* [Task directions]: Repeat precisely the span of lines below that opens with the line containing "cell carcinoma (skin)" and closes with the line containing "of human renal", both included.

[Collected data]
⁂
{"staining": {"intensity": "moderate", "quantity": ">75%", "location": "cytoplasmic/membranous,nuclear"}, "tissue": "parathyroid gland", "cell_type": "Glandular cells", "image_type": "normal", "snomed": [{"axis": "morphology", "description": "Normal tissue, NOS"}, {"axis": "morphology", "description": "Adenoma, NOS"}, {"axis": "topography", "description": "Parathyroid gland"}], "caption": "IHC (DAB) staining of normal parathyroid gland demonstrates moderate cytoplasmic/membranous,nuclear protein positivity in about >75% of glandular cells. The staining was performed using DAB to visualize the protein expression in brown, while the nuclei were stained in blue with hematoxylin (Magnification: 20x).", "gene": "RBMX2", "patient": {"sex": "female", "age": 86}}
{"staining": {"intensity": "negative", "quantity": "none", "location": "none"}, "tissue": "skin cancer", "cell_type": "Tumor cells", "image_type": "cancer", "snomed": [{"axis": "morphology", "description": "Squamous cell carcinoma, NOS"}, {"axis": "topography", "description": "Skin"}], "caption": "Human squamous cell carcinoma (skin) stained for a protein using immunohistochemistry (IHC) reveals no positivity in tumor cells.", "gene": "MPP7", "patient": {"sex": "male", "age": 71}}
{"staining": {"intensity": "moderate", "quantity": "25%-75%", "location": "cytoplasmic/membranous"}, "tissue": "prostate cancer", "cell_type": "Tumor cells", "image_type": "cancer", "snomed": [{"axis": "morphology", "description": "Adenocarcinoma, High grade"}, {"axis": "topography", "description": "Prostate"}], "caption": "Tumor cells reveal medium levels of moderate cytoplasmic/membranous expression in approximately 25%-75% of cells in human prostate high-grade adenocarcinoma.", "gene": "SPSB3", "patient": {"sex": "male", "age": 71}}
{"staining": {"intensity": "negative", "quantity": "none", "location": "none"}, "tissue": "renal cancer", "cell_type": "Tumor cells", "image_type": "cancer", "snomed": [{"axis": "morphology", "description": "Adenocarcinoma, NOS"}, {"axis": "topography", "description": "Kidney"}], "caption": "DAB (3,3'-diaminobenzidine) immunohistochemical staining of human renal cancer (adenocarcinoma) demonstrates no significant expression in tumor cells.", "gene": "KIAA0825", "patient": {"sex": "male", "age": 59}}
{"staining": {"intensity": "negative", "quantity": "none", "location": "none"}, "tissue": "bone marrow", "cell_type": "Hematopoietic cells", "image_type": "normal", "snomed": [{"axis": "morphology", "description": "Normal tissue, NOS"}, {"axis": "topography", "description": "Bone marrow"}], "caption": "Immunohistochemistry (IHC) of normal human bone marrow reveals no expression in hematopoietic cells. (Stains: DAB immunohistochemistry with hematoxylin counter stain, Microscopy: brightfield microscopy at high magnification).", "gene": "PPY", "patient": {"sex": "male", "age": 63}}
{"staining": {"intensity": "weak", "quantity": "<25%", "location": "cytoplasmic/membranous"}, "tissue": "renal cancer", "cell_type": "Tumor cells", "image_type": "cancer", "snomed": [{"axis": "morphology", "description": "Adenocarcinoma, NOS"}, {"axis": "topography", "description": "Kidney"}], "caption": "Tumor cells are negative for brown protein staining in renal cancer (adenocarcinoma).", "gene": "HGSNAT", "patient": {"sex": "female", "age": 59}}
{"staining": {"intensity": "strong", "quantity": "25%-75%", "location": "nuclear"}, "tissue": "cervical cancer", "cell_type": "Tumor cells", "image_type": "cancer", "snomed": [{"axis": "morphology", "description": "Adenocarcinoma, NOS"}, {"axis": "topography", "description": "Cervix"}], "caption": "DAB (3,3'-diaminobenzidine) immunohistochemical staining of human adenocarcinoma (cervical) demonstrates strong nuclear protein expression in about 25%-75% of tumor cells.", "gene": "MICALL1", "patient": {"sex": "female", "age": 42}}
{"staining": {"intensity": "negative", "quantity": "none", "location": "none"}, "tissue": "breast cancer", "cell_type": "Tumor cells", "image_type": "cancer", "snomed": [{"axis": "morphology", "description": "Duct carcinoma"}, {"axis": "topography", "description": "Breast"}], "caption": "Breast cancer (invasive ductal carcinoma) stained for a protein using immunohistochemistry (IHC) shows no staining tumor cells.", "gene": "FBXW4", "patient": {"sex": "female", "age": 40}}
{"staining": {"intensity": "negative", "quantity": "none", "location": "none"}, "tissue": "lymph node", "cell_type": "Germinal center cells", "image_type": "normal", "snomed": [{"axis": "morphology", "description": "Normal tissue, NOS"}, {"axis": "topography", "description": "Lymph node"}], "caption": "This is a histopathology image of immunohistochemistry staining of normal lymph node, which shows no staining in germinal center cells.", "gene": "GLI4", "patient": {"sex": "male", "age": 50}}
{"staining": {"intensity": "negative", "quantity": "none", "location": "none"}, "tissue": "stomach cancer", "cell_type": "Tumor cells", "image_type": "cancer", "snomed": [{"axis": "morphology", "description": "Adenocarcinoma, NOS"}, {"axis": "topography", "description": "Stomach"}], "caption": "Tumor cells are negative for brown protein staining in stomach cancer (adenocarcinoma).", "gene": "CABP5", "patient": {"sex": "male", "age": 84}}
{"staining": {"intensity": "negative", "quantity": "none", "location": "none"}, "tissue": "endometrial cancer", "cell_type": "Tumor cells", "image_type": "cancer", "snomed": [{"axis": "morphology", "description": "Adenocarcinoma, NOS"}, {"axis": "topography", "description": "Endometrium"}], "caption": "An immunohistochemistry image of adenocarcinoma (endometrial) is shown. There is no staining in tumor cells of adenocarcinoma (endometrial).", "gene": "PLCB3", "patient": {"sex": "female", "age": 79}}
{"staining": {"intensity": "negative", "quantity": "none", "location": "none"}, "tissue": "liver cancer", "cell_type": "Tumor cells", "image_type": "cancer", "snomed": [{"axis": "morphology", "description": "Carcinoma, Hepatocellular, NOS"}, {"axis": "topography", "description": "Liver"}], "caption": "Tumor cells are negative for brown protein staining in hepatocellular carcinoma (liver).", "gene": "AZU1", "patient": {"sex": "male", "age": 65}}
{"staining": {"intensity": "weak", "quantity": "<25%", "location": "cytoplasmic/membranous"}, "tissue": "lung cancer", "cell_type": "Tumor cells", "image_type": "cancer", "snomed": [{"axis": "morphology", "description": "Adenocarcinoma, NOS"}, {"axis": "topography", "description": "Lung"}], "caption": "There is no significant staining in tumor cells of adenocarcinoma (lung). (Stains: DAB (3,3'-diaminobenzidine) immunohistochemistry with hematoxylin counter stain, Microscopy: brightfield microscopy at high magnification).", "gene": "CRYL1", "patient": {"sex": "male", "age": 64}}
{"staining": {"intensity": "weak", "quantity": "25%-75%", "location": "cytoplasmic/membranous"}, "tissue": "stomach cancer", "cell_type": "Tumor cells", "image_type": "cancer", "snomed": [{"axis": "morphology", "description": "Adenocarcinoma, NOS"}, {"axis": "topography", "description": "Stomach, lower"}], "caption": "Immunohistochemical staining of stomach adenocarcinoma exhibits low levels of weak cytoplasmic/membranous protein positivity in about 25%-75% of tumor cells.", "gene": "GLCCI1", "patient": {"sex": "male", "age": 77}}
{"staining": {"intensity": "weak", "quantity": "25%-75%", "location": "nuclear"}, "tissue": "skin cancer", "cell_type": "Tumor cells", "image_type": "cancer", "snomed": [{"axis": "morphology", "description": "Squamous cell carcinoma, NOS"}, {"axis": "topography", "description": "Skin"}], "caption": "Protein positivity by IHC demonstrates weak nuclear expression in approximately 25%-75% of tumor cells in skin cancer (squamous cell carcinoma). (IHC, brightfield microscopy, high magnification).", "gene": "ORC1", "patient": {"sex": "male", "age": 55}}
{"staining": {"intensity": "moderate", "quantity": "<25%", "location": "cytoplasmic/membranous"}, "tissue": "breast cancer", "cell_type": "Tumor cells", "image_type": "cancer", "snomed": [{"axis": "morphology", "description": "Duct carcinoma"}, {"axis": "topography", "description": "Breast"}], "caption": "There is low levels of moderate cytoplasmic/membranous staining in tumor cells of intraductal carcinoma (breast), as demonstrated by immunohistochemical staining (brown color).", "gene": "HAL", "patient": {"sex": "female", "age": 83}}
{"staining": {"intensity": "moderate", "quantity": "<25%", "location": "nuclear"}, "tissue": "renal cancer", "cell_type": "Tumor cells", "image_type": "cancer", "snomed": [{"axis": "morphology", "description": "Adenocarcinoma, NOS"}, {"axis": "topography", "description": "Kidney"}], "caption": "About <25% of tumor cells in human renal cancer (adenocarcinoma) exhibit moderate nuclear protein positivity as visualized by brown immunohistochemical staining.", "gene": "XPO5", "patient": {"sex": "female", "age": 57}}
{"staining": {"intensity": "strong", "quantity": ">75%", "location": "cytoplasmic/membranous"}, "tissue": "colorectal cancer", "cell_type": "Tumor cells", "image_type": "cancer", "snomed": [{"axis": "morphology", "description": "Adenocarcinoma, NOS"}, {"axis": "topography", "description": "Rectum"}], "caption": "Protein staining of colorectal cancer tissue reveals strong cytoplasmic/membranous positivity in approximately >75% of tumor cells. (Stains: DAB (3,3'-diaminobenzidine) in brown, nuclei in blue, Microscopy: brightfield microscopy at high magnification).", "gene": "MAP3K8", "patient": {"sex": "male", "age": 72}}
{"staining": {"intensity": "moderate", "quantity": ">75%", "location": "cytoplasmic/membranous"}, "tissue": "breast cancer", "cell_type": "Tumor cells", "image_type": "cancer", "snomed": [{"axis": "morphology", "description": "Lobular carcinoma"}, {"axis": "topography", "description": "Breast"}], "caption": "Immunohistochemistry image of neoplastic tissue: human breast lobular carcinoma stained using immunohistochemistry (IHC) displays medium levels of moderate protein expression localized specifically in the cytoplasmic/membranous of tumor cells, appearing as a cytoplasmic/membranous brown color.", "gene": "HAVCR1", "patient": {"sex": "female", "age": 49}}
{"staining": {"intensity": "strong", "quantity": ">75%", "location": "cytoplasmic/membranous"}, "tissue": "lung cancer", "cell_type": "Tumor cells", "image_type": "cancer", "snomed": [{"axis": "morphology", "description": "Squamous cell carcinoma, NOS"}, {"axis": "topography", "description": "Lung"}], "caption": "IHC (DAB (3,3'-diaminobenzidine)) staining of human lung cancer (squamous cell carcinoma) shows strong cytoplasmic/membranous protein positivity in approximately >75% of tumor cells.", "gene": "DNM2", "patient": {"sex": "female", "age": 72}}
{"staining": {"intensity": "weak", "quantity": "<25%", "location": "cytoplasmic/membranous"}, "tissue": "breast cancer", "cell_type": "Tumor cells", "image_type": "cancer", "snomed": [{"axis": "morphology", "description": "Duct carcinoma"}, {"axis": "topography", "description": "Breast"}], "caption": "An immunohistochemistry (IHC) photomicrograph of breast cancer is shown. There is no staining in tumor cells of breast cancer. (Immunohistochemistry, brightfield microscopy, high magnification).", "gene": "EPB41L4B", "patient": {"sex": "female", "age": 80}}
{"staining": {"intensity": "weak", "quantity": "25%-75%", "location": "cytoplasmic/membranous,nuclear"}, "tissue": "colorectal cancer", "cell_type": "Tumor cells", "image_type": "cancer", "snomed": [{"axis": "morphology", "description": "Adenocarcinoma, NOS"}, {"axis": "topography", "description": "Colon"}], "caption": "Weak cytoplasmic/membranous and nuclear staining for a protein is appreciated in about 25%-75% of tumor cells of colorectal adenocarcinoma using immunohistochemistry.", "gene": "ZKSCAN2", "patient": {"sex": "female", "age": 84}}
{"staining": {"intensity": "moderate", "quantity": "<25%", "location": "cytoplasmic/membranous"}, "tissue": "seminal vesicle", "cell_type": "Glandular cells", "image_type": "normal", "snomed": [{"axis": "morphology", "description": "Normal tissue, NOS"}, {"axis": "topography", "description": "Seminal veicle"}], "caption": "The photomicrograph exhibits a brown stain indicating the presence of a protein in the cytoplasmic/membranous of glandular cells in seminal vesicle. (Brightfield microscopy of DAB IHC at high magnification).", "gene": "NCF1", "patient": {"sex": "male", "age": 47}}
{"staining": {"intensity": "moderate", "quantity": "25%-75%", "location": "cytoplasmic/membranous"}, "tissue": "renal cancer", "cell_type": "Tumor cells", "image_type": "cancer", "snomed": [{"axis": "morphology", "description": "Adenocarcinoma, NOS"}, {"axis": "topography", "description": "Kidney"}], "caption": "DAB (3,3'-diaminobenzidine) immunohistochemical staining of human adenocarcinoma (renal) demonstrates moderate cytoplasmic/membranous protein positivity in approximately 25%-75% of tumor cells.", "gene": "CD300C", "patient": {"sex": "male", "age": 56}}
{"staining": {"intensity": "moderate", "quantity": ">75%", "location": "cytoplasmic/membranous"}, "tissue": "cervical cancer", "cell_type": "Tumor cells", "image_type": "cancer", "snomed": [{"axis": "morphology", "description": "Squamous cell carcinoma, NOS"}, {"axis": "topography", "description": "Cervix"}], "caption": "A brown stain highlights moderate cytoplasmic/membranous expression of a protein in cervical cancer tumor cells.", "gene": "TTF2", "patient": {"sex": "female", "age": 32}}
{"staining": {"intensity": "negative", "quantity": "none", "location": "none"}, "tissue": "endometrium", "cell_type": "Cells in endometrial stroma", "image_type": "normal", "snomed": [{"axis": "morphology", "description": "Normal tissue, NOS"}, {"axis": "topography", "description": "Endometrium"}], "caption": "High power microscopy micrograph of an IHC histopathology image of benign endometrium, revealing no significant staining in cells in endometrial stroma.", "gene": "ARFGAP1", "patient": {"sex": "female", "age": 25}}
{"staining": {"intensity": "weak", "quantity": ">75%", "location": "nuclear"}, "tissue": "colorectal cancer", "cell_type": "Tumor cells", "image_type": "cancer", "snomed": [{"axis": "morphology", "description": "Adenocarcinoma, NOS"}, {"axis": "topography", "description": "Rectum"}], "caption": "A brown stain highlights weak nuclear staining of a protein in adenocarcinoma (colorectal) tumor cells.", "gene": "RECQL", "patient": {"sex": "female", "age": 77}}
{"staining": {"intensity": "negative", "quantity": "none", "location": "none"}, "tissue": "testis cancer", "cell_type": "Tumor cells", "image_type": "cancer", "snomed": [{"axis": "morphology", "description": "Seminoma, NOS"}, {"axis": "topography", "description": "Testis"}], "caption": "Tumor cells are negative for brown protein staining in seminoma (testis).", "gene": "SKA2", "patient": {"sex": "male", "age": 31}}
⁂
* [Answer]:
{"staining": {"intensity": "negative", "quantity": "none", "location": "none"}, "tissue": "skin cancer", "cell_type": "Tumor cells", "image_type": "cancer", "snomed": [{"axis": "morphology", "description": "Squamous cell carcinoma, NOS"}, {"axis": "topography", "description": "Skin"}], "caption": "Human squamous cell carcinoma (skin) stained for a protein using immunohistochemistry (IHC) reveals no positivity in tumor cells.", "gene": "MPP7", "patient": {"sex": "male", "age": 71}}
{"staining": {"intensity": "moderate", "quantity": "25%-75%", "location": "cytoplasmic/membranous"}, "tissue": "prostate cancer", "cell_type": "Tumor cells", "image_type": "cancer", "snomed": [{"axis": "morphology", "description": "Adenocarcinoma, High grade"}, {"axis": "topography", "description": "Prostate"}], "caption": "Tumor cells reveal medium levels of moderate cytoplasmic/membranous expression in approximately 25%-75% of cells in human prostate high-grade adenocarcinoma.", "gene": "SPSB3", "patient": {"sex": "male", "age": 71}}
{"staining": {"intensity": "negative", "quantity": "none", "location": "none"}, "tissue": "renal cancer", "cell_type": "Tumor cells", "image_type": "cancer", "snomed": [{"axis": "morphology", "description": "Adenocarcinoma, NOS"}, {"axis": "topography", "description": "Kidney"}], "caption": "DAB (3,3'-diaminobenzidine) immunohistochemical staining of human renal cancer (adenocarcinoma) demonstrates no significant expression in tumor cells.", "gene": "KIAA0825", "patient": {"sex": "male", "age": 59}}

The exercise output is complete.